Saturday, June 16, 2007
Posted by Jeff Lipshaw
I picked up Impossibility: The Limits of Science and the Science of Limits by Professor John D. Barrow (Cambridge University - Mathematics) this morning, and was struck dumb (quite an accomplishment, by the way) when I read the epigraph to the last chapter: "Everything is deemed possible except that which is impossible in the nature of things." Sounds like the usual metaphysical hokum, except that it is Section 1597 of the California Civil Code, defining impossibility for the purposes of contract law.
The statute was enacted in 1872. This bears some attention, but in the meantime, I pause to contemplate a contracts lawsuit in which Kant and Hume are called as opposing expert witnesses on what is impossible in the nature of things.
UPDATE: Just to demonstrate how seriously the academic community takes this issue, California Civil Code Section 1597 turns up exactly three hits in "law journals" in Westlaw, one of which is the Emory Law Journal on "The Jurisprudence of Yogi Berra" to which some of you may have contributed.

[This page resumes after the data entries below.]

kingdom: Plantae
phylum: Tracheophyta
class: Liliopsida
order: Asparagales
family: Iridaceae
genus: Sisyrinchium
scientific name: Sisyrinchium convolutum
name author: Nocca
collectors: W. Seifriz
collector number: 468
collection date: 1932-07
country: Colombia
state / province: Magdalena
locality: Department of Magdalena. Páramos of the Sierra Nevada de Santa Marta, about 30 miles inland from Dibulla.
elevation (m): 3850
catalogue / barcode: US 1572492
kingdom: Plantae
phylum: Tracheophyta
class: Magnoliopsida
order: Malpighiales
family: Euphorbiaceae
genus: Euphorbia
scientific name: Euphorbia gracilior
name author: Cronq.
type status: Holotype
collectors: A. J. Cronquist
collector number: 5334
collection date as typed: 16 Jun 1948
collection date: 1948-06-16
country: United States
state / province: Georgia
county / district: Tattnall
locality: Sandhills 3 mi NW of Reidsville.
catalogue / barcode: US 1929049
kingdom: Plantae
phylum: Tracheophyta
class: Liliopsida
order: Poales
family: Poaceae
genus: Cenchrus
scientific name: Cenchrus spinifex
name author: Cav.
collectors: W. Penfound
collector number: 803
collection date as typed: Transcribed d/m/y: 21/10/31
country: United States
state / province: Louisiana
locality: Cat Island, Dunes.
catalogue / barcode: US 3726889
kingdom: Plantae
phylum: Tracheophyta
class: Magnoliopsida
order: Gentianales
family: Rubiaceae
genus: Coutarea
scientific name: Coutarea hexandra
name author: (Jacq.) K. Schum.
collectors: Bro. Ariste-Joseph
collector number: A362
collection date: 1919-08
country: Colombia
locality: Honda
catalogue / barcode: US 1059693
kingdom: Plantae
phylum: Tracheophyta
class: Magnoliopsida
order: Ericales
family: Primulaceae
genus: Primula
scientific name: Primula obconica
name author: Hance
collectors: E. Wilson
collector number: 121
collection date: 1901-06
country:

I have now learned that the California Civil Code is full of ontological lessons like "the greater contains the less;" "a thing continues to exist as long as is usual with things of that nature;" "things happen according to the ordinary course of nature and the ordinary habits of life;" and "that which does not appear to exist is to be regarded as if it did not exist." The practice community does not seem to be any more enamored with the statute: I found it cited only three times, and never once did a court plumb the depths of the subject with which the legislators in 1872 have titillated us.